Records for this exercise »

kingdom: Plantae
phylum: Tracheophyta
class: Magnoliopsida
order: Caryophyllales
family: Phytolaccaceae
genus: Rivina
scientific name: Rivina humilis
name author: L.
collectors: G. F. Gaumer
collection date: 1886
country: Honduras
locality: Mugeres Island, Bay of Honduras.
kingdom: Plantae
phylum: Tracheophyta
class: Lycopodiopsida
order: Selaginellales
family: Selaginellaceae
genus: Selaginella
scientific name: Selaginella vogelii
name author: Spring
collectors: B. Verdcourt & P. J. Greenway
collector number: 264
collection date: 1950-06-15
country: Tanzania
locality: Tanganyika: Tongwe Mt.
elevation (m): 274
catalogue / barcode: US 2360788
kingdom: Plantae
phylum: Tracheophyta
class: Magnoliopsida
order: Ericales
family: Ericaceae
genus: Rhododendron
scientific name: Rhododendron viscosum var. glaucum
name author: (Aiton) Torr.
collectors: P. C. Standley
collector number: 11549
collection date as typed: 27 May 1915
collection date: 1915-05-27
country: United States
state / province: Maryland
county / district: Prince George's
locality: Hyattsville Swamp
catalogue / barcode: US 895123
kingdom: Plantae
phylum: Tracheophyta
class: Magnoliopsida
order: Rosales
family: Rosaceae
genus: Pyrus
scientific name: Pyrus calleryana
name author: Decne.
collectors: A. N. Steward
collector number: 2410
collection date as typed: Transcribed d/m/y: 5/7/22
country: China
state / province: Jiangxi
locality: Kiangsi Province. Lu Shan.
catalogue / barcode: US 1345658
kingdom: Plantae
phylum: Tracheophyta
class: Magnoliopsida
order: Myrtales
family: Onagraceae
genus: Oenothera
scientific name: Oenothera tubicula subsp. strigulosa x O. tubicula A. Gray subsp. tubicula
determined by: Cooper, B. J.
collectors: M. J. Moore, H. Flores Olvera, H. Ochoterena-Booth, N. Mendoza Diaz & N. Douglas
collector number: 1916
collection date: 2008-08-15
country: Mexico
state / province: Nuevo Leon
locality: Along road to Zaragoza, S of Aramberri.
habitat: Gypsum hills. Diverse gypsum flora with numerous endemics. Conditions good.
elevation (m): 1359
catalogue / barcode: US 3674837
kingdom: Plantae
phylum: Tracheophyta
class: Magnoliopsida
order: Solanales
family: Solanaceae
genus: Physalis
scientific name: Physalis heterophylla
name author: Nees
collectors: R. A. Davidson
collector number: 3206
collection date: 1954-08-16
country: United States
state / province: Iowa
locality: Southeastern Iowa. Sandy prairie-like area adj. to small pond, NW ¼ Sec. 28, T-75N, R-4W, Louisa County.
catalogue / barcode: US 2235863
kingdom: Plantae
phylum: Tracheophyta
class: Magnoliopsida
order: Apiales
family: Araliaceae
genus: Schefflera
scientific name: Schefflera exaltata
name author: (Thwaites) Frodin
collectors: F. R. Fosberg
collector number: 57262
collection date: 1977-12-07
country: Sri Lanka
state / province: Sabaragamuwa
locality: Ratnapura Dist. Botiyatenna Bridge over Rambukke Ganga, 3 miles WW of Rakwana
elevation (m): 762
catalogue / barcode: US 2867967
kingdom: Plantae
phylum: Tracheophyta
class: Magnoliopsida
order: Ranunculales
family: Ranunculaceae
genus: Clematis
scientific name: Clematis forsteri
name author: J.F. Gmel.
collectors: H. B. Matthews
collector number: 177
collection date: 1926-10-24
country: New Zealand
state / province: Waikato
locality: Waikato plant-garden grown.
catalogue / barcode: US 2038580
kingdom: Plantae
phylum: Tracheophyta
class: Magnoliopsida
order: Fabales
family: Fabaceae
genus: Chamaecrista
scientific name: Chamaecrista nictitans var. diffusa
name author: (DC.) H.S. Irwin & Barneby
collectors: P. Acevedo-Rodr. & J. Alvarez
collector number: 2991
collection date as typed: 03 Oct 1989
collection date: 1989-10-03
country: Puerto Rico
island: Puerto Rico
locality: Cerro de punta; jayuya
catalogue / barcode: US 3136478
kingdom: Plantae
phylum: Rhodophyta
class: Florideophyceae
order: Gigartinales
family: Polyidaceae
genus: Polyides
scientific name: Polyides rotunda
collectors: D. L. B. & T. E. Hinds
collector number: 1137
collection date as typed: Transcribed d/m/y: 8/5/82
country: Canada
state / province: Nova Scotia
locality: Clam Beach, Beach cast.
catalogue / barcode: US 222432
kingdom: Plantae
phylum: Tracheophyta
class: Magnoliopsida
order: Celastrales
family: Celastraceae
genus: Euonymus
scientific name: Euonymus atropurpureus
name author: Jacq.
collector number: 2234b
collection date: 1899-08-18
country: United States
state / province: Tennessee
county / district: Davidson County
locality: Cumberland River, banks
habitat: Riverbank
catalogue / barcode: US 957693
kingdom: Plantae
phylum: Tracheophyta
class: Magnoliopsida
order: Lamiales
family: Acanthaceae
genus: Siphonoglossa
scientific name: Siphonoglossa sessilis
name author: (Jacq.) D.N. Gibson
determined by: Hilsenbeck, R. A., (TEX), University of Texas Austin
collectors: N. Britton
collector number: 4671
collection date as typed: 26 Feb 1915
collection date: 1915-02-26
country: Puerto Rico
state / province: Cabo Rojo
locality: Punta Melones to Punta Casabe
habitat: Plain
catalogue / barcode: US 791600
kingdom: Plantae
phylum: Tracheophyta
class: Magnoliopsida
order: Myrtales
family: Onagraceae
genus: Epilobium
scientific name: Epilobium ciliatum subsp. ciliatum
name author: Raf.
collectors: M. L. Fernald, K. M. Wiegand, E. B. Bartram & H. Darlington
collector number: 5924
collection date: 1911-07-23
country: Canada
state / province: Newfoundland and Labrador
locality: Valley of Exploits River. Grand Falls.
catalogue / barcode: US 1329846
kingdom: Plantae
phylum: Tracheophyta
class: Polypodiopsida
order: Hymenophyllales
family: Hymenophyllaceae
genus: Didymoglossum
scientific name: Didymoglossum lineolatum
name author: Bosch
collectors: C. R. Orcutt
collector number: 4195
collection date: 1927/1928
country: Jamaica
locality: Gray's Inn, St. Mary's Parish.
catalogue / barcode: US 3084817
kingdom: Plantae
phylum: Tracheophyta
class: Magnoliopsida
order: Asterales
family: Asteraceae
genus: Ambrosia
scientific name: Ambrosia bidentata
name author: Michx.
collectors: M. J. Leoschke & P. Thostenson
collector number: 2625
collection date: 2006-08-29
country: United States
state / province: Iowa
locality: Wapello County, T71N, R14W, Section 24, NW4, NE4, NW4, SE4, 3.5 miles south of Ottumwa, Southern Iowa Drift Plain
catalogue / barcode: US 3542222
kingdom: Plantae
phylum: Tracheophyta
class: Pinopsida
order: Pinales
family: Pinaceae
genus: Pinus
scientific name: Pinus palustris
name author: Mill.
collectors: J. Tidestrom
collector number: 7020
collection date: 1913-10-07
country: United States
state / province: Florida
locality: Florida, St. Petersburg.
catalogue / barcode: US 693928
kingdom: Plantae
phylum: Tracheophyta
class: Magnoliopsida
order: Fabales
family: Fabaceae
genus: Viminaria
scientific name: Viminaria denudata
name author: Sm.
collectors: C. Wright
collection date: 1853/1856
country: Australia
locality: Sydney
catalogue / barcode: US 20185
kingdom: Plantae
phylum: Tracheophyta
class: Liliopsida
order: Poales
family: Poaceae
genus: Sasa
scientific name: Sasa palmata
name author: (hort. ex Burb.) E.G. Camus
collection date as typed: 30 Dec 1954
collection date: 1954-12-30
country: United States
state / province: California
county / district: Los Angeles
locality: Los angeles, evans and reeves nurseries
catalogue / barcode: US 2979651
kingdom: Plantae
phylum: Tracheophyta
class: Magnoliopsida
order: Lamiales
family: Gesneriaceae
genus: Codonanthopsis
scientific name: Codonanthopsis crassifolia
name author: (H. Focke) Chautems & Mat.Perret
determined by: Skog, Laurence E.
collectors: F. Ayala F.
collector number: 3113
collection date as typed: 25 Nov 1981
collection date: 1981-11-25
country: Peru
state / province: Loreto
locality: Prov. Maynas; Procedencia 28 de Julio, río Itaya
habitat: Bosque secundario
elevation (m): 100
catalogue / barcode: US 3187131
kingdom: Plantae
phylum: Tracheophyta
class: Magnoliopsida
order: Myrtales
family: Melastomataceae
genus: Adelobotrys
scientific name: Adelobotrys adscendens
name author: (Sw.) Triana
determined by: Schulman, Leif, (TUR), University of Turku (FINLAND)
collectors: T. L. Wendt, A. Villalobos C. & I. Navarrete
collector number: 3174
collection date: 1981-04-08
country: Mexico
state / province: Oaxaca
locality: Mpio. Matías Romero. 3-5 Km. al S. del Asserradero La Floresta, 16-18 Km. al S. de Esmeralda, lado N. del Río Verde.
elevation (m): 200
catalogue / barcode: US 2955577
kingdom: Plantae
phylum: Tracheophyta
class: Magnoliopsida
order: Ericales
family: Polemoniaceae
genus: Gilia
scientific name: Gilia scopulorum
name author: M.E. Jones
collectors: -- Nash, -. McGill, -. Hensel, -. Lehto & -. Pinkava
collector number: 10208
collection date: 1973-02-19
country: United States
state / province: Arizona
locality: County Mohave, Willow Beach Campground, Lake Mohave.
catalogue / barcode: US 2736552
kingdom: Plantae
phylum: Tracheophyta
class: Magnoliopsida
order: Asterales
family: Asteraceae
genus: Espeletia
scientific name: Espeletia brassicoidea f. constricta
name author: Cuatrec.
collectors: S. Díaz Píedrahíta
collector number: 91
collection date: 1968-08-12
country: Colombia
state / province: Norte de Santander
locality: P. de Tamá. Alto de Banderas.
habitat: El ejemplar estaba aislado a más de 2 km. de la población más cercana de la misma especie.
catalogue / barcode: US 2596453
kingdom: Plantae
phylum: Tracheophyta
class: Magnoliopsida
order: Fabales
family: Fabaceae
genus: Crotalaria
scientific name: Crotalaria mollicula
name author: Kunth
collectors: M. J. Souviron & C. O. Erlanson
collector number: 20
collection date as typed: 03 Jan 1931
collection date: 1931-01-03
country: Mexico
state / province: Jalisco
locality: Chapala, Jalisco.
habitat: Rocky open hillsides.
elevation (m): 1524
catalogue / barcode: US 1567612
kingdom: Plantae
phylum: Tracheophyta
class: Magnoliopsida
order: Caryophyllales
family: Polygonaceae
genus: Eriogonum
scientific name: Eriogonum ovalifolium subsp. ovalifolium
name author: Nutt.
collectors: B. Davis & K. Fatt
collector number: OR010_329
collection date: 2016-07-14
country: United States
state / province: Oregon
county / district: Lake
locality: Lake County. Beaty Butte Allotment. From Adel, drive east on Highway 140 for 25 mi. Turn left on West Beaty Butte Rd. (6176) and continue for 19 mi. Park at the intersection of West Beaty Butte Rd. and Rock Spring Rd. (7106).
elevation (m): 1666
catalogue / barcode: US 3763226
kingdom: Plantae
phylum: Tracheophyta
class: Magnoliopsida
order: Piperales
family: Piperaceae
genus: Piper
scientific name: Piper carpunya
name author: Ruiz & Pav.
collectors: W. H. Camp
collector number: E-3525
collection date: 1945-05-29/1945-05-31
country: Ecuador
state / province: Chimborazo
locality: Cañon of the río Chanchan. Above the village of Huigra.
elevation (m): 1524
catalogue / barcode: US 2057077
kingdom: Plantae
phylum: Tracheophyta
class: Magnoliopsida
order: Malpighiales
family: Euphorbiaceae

Task details » Reproduce the rows above without any change, from the line with "collector number: 5924" to the line with "state / province: Florida", both of those lines included.

Correct result »
collector number: 5924
collection date: 1911-07-23
country: Canada
state / province: Newfoundland and Labrador
locality: Valley of Exploits River. Grand Falls.
catalogue / barcode: US 1329846
kingdom: Plantae
phylum: Tracheophyta
class: Polypodiopsida
order: Hymenophyllales
family: Hymenophyllaceae
genus: Didymoglossum
scientific name: Didymoglossum lineolatum
name author: Bosch
collectors: C. R. Orcutt
collector number: 4195
collection date: 1927/1928
country: Jamaica
locality: Gray's Inn, St. Mary's Parish.
catalogue / barcode: US 3084817
kingdom: Plantae
phylum: Tracheophyta
class: Magnoliopsida
order: Asterales
family: Asteraceae
genus: Ambrosia
scientific name: Ambrosia bidentata
name author: Michx.
collectors: M. J. Leoschke & P. Thostenson
collector number: 2625
collection date: 2006-08-29
country: United States
state / province: Iowa
locality: Wapello County, T71N, R14W, Section 24, NW4, NE4, NW4, SE4, 3.5 miles south of Ottumwa, Southern Iowa Drift Plain
catalogue / barcode: US 3542222
kingdom: Plantae
phylum: Tracheophyta
class: Pinopsida
order: Pinales
family: Pinaceae
genus: Pinus
scientific name: Pinus palustris
name author: Mill.
collectors: J. Tidestrom
collector number: 7020
collection date: 1913-10-07
country: United States
state / province: Florida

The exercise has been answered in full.